A box plot consists of a number of distinct elements. The example in Figure 5‑10 was generated using MATLab Statistics Toolbox and we provide definitions below that apply to this particular implementation:
•The lower and upper lines of the "box" in the center of the plot window are the 25th and 75th percentiles of the sample. The distance between the top and bottom of the box is the inter-quartile range (IQR)
•The line in the middle of the box is the sample median. If the median is not centered in the box it is an indication of skewness
•The whiskers are lines extending above and below the box. They show the extent of the rest of the sample (unless there are outliers). Assuming no outliers, the maximum of the sample is the top of the upper whisker. The minimum of the sample is the bottom of the lower whisker. By default, an outlier is a value that is more than 1.5 times the IQR away from the top or bottom of the box (a hinge value of 1.5), so with outliers the whiskers show a form of trimmed range, i.e. excluding the outliers (n.b. the term hinge is also used in statistics to refer to locations within the main data range, in some instances matching the upper and lower quartile values)
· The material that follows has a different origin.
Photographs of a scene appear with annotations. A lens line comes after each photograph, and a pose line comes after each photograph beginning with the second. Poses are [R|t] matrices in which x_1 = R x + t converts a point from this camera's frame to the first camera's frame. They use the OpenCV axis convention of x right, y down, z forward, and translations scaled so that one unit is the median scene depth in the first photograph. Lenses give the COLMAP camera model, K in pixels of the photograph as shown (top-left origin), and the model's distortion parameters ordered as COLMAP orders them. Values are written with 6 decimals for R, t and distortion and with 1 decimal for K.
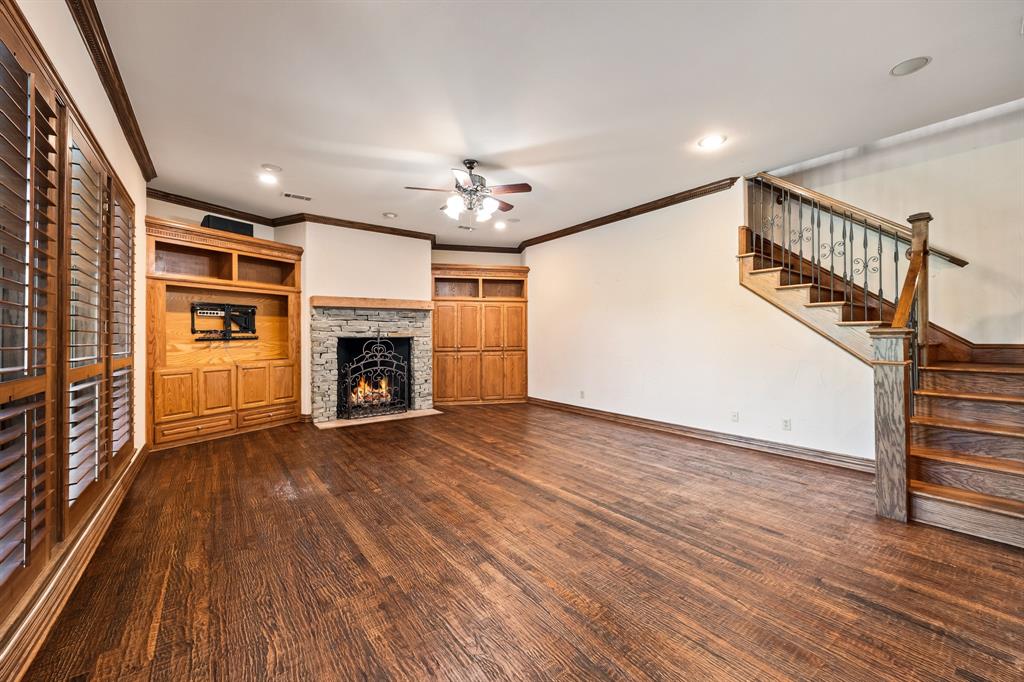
lens RADIAL K [[396.2, 0, 514.1], [0, 396.2, 335.4], [0, 0, 1]] dist [-0.001431, -0.000171]
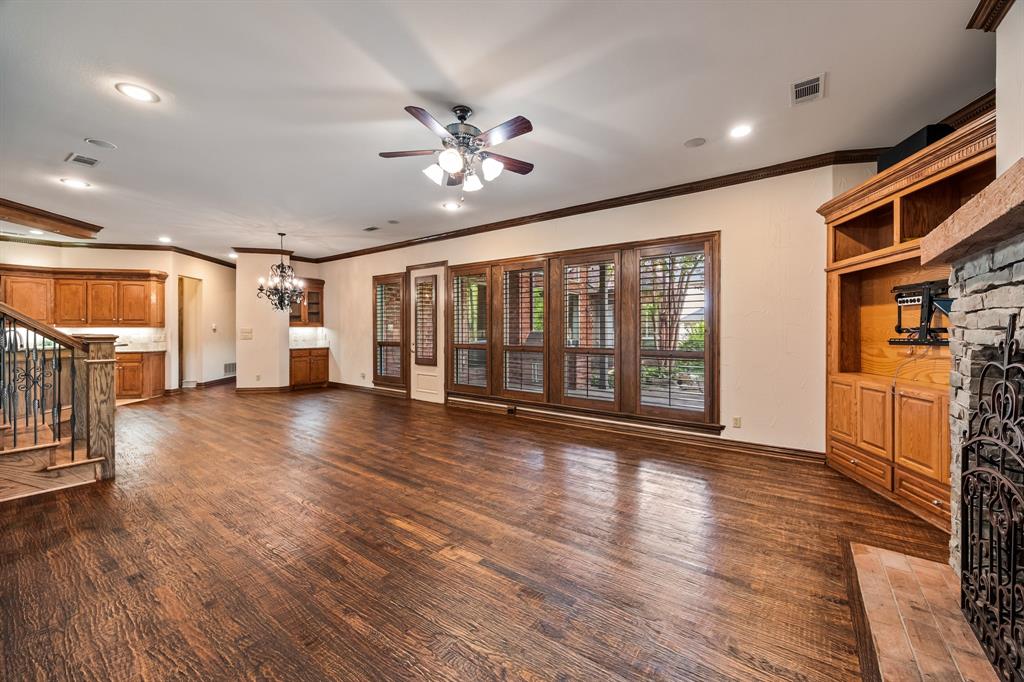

•A symbol, e.g. a small circle, at the top and/or bottom of the plot is an indication of an outlier in the data. This point may be the result of a data entry error, a poor measurement or perhaps a highly significant observation
•The notches in the box are a graphic confidence interval about the median of a sample. A side-by-side comparison of two notched box plots is sometimes described as the graphical equivalent of a t-test. Box plots do not have notches by default
The box plots in Figure 5‑10 are for a set of radioactivity observations made at 1008 sites in Germany on one day in 2004. The plot on the left consists of 200 of the records, with whiskers extending to 1.5 times the IQR. Some packages allow user specification of the hinges, or provide an alternative set value (e.g. GeoDa 3 times IQR; WinBUGS 2.5% and 97.5% limits). The plot on the right shows a further 808 locations and their readings (see also Figure 5‑13). Three values in sample 1 were deliberately altered for this plot, e.g. simulating measurement or coding errors. One, for example, involved recording a measured value of 106.0 as 16.0. The plot picks out each of these outliers. Box plots with a link to zone-based spatial datasets are supported within GeoDa. Figure 5‑11 illustrates the technique, again using the Manchester area test census Output Areas described earlier in this section.
Figure 5‑11 Mapped box plot, GeoDa
The census variable Owner Occupier has been selected for mapping, and a conventional box plot of the data is also illustrated. In the GeoDa implementation each data item that lies outside the box but within the whiskers is shown with a *, and the sole “true” outlier OA appears at the very top of the box plot above the upper whisker. The mapped box plot shows the OAs that fall into the various data quartiles (and the number of OAs in each), plus upper and lower outlier OAs — in this case just the one upper OA of rather complex shape, the same as that identified in Figure 5‑9.